2/ Il n’y a émergence du symbole que lorsqu’on est pleinement soi
Le processus de symbolisation est possible à partir du moment où l’on est dans sa bulle, dans cet espace intermédiaire entre jeu et réalité et où l’on s’est autorisé à lâcher son mental et à explorer sa créativité (ce que Winnicott nomme « l’espace transitionnel »).
3/ Importance de l’affectif
Ce processus de symbolisation intervient lorsque quelque chose nous touche, lorsqu’on est dans le domaine de l’affectif. La principale condition à ce qu’un symbole émerge n’est pas intellectuelle mais affective. Il est pour cela nécessaire que le participant soit corporellement, sensoriellement et/ou émotionnellement impliqué avec ce qu’il fait pour qu’une image ou une analogie émerge, pour qu’une association d’idées se fasse.
4/ Importance d’un cadre qui va permettre le lâcher prise en toute sécurité
Ce processus n’est possible sans danger qu’au sein d’une activité encadrée par un praticien formé à la relation d’aide et l’art thérapie qui instaure et préserve un cadre de bienveillance, un esprit de découverte personnelle, une écoute de soi et de l’autre dans le respect et le non-jugement.

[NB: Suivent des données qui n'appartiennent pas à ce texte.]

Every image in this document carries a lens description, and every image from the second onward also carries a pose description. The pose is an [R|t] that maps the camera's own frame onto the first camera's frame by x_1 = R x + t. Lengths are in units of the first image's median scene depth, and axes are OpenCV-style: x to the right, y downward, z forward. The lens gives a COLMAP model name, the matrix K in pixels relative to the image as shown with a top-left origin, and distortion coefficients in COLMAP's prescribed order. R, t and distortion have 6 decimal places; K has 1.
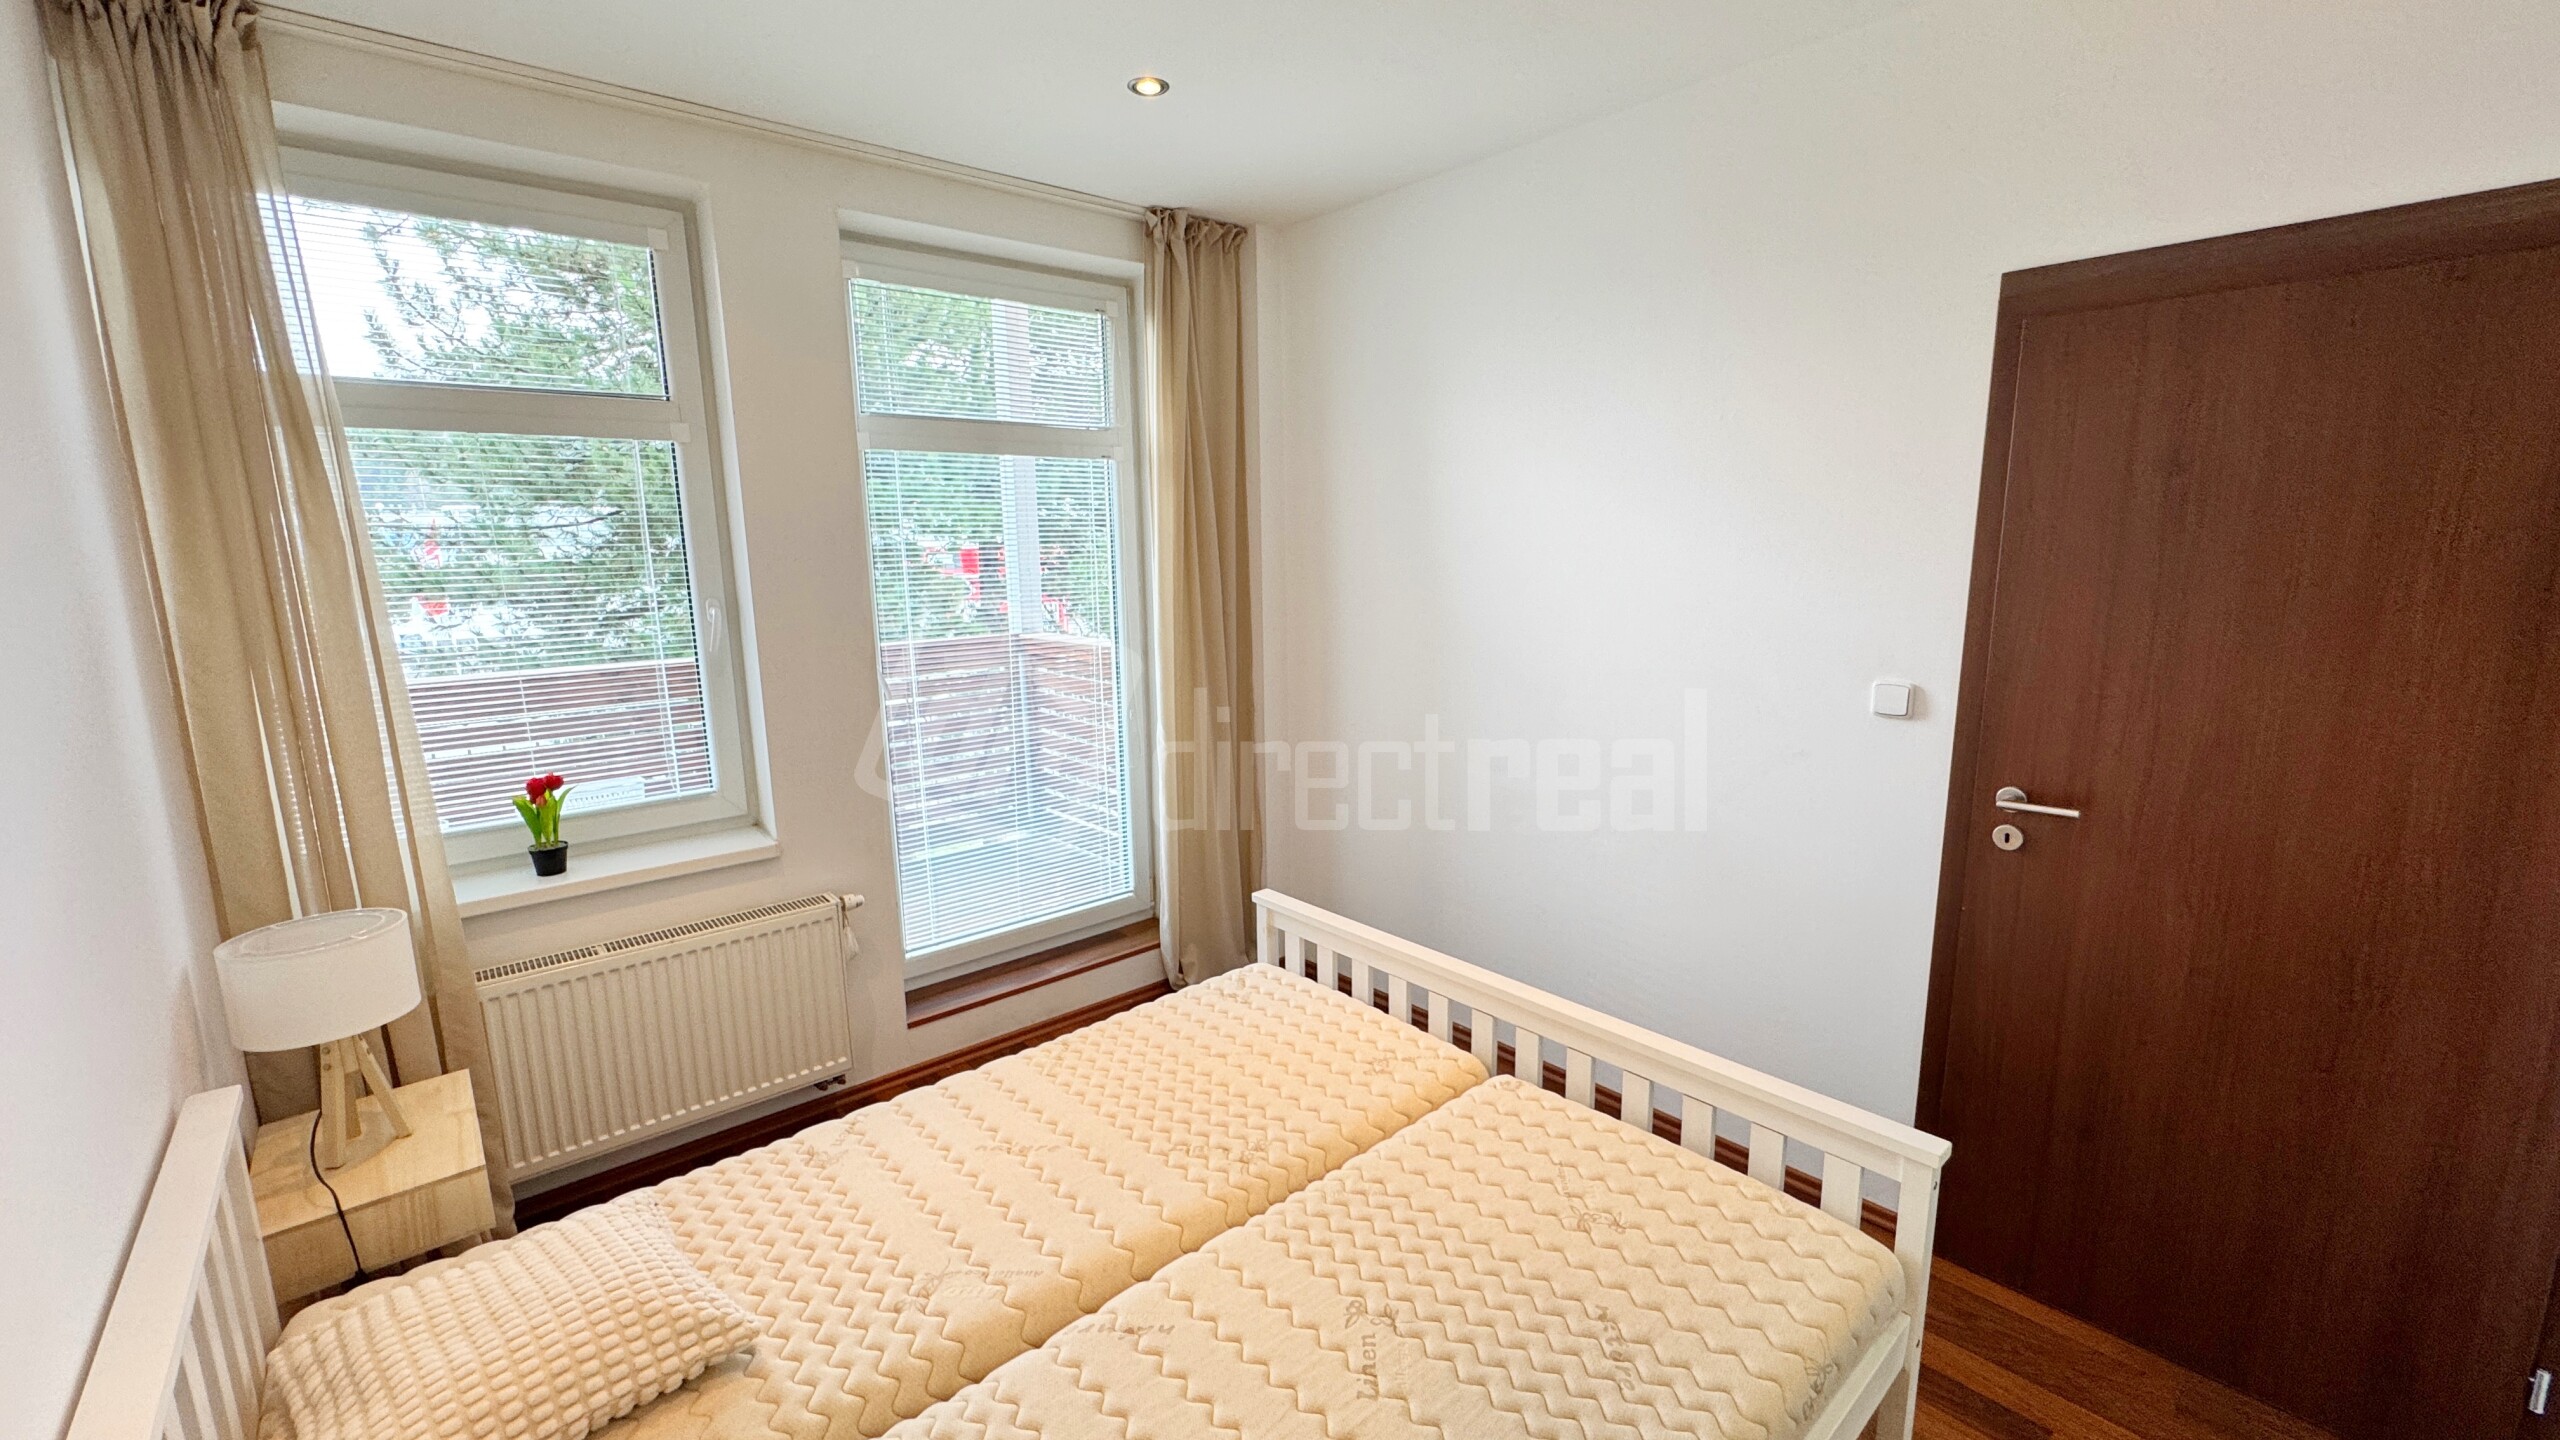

Ajoutons enfin, et c’est là la fonction principale du symbole en cuisine ou en art thérapie plus généralement, que le fait de symboliser une chose permet d’en prendre conscience, de se l’approprier et de poursuivre son processus d’évolution intérieure. C’est parce qu’un symbole émerge tout à coup que le sens initial s’élargit, que mon élaboration s’enrichit et que je peux voir les choses différemment, et peut-être les transformer. Une fois qu’a émergé la prise de conscience (« finalement c’est comme pour un couple dans la vraie vie »), on peut prendre de la distance et trouver les clés pour évoluer.
L’atelier a donc donné lieu à un moment authentique et émouvant pour M., un moment déroutant aussi car elle a été elle-même surprise de « vivre quelque chose d’aussi fort dans une 3ème session Papilles Créatives ». La cuisine, dans l’esprit où elle est abordée dans ces ateliers, permet indéniablement de se dire et de mieux se comprendre, et mérite pleinement son appellation de cuisine thérapie.